## TAREFAS A CUMPRIR
a – No trecho sobre o arquivo de partituras de Ouro Preto, em que ano foi composta a "Antífona de Nossa Senhora"?
b – Transcreva do trecho sobre o arquivo de partituras de Ouro Preto tudo o que vai desde "Encontra-se dentro de" até "já foram publicados.".

___ TRECHO SELECIONADO

Dentro de pastas, dispostas orizontalmente, descansam perto de 900
velhas partituras.
Algumas já relativamente conhecidas entre os iniciados, como
a "Antífona de Nossa Senhora", composta em 1787
por José Joaquim Emerico Lobo de Mesquita. Outras -como boa
parte do acervo de anônimos- ainda permanecem não executadas
há pelo menos dois séculos.
É assim, em Minas Gerais, o arquivo de peças do período
colonial em estágio mais adiantado de restauro e catalogação.
Encontra-se dentro de um casarão localizado ao pé
de uma ladeira muito íngreme, em Ouro Preto. É a Casa
do Pilar, que abriga o setor de musicologia do arquivo histórico
do Museu da Inconfidência.
Mary Angela Biason, musicóloga, coloca luvas de plástico
para manipular cada uma das folhas de uma coleção
que Francisco Curt Lange (1903-1997), alemão naturalizado
uruguaio, reuniu desde os anos 40 -e que Régis Duprat vem,
desde 1982, orientando a catalogação. Dois volumes
sobre o acervo já foram publicados.

______
___ DADOS BRUTOS

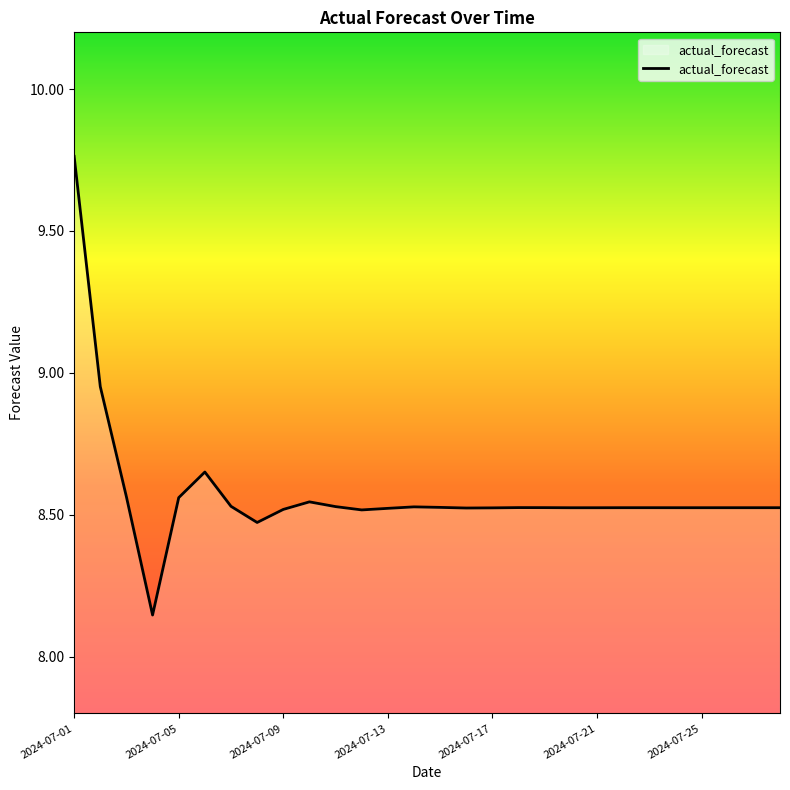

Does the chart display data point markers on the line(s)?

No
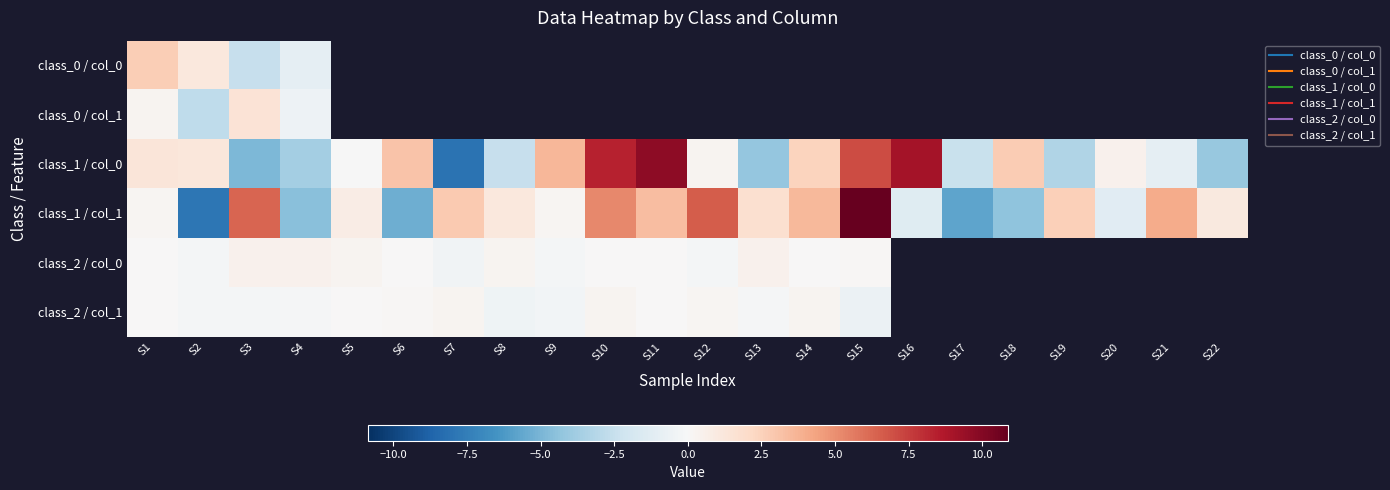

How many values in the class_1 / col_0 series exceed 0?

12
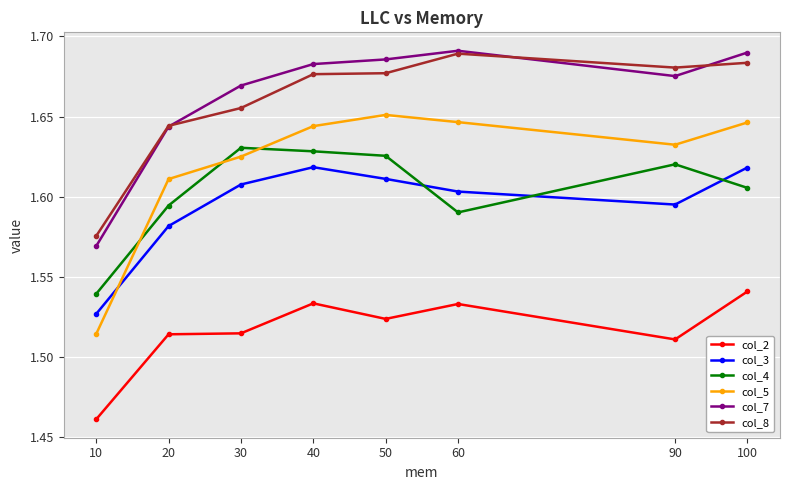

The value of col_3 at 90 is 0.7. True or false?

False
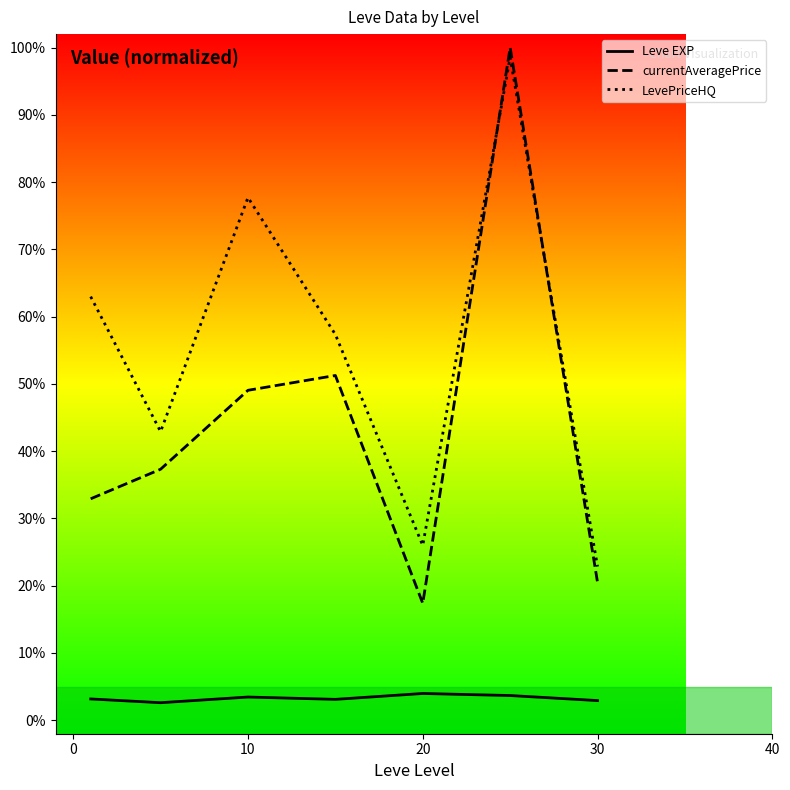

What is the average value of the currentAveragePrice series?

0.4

______

## RESPOSTAS DO EXERCÍCIO
a – Em 1787.

b –
Encontra-se dentro de um casarão localizado ao pé
de uma ladeira muito íngreme, em Ouro Preto. É a Casa
do Pilar, que abriga o setor de musicologia do arquivo histórico
do Museu da Inconfidência.
Mary Angela Biason, musicóloga, coloca luvas de plástico
para manipular cada uma das folhas de uma coleção
que Francisco Curt Lange (1903-1997), alemão naturalizado
uruguaio, reuniu desde os anos 40 -e que Régis Duprat vem,
desde 1982, orientando a catalogação. Dois volumes
sobre o acervo já foram publicados.